• What the task asks
Render the lines from the one containing "volume and value." through the one containing "route action conventions</span></span>" as a numbered list, leaving out blank lines.

BEGIN The data

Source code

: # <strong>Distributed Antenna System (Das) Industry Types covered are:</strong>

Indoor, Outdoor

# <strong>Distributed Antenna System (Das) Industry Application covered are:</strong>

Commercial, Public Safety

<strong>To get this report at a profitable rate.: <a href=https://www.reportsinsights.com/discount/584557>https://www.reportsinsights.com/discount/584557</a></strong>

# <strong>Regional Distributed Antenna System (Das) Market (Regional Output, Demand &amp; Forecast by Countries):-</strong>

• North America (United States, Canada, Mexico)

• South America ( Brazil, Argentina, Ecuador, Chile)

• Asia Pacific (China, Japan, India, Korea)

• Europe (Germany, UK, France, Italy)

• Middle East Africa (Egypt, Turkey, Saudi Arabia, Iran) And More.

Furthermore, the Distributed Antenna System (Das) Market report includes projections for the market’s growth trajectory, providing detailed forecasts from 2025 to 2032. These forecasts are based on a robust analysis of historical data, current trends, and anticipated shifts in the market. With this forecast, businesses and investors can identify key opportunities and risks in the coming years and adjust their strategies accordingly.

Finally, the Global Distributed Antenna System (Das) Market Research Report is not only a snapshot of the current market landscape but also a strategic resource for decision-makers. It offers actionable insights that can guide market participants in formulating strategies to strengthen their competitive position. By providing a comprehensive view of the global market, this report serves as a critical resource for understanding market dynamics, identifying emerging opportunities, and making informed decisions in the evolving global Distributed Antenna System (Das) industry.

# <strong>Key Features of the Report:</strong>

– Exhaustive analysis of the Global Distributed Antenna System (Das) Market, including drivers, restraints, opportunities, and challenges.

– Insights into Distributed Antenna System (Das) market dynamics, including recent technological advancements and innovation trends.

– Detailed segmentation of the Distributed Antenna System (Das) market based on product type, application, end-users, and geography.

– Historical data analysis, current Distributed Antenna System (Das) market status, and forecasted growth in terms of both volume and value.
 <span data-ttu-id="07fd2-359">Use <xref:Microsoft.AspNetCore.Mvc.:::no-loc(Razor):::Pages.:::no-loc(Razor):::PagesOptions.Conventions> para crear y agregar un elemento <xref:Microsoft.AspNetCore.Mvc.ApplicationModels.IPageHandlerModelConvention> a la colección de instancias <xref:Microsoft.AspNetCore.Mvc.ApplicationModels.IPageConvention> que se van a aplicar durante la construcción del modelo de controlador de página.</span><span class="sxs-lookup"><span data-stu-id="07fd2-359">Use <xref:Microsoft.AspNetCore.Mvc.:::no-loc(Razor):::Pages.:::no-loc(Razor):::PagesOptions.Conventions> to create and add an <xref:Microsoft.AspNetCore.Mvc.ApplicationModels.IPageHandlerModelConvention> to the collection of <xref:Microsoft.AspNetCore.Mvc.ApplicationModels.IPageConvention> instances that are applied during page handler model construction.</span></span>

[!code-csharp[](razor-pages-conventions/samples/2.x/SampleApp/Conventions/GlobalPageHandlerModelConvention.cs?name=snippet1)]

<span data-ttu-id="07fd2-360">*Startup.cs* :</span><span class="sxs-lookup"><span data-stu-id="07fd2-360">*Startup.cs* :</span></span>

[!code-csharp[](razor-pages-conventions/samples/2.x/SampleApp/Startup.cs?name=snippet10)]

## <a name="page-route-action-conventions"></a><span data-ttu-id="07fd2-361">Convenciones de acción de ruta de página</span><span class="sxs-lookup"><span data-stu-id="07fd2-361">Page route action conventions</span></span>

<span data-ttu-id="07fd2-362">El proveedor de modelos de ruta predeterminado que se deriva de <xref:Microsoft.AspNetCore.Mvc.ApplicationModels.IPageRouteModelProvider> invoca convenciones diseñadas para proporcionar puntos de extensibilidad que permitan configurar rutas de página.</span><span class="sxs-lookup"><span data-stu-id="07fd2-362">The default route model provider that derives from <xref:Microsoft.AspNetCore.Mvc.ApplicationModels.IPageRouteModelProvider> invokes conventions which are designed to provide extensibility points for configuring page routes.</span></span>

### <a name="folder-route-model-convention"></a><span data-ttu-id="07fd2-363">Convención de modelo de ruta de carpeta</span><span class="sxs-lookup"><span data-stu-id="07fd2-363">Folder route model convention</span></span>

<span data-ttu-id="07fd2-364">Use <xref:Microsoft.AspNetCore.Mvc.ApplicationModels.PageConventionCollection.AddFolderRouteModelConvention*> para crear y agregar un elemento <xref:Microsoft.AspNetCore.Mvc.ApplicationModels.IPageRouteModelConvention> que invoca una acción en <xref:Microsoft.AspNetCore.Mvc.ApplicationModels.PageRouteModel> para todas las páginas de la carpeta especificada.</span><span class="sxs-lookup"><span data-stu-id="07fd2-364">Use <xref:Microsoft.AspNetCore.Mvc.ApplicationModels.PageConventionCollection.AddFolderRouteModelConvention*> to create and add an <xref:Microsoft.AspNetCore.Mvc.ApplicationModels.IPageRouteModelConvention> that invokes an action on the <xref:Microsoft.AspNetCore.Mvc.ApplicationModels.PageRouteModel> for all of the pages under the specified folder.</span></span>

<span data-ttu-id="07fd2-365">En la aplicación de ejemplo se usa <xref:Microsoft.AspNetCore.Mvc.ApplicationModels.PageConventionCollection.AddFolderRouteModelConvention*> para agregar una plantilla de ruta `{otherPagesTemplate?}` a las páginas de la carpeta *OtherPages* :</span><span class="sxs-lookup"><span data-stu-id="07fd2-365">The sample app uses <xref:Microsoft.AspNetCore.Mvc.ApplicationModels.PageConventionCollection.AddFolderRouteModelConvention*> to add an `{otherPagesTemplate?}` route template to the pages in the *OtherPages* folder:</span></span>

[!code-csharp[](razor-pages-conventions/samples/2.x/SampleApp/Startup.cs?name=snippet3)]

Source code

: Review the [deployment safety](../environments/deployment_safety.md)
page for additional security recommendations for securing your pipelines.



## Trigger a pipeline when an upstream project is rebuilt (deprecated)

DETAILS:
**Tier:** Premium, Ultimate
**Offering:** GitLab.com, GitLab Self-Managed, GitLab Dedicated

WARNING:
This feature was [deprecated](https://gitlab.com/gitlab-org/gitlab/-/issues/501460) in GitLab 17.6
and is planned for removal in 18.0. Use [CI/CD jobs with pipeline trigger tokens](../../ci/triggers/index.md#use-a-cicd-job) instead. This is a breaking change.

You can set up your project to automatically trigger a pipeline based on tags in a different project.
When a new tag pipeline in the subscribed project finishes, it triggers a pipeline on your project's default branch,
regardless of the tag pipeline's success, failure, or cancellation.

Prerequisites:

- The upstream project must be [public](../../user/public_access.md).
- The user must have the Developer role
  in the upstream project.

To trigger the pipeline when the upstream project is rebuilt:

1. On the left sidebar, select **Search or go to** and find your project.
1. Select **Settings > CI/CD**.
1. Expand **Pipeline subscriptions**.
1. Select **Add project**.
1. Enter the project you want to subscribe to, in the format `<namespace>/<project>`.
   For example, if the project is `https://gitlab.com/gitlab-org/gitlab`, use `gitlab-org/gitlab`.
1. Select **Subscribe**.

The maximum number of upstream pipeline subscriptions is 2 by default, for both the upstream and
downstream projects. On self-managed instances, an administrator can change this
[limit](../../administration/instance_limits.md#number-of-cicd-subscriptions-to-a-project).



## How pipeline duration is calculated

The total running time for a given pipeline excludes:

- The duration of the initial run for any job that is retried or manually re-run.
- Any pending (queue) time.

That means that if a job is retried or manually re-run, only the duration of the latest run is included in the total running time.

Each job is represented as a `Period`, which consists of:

END The data

• Response below
1. – Historical data analysis, current Distributed Antenna System (Das) market status, and forecasted growth in terms of both volume and value.
2.  <span data-ttu-id="07fd2-359">Use <xref:Microsoft.AspNetCore.Mvc.:::no-loc(Razor):::Pages.:::no-loc(Razor):::PagesOptions.Conventions> para crear y agregar un elemento <xref:Microsoft.AspNetCore.Mvc.ApplicationModels.IPageHandlerModelConvention> a la colección de instancias <xref:Microsoft.AspNetCore.Mvc.ApplicationModels.IPageConvention> que se van a aplicar durante la construcción del modelo de controlador de página.</span><span class="sxs-lookup"><span data-stu-id="07fd2-359">Use <xref:Microsoft.AspNetCore.Mvc.:::no-loc(Razor):::Pages.:::no-loc(Razor):::PagesOptions.Conventions> to create and add an <xref:Microsoft.AspNetCore.Mvc.ApplicationModels.IPageHandlerModelConvention> to the collection of <xref:Microsoft.AspNetCore.Mvc.ApplicationModels.IPageConvention> instances that are applied during page handler model construction.</span></span>
3. [!code-csharp[](razor-pages-conventions/samples/2.x/SampleApp/Conventions/GlobalPageHandlerModelConvention.cs?name=snippet1)]
4. <span data-ttu-id="07fd2-360">*Startup.cs* :</span><span class="sxs-lookup"><span data-stu-id="07fd2-360">*Startup.cs* :</span></span>
5. [!code-csharp[](razor-pages-conventions/samples/2.x/SampleApp/Startup.cs?name=snippet10)]
6. ## <a name="page-route-action-conventions"></a><span data-ttu-id="07fd2-361">Convenciones de acción de ruta de página</span><span class="sxs-lookup"><span data-stu-id="07fd2-361">Page route action conventions</span></span>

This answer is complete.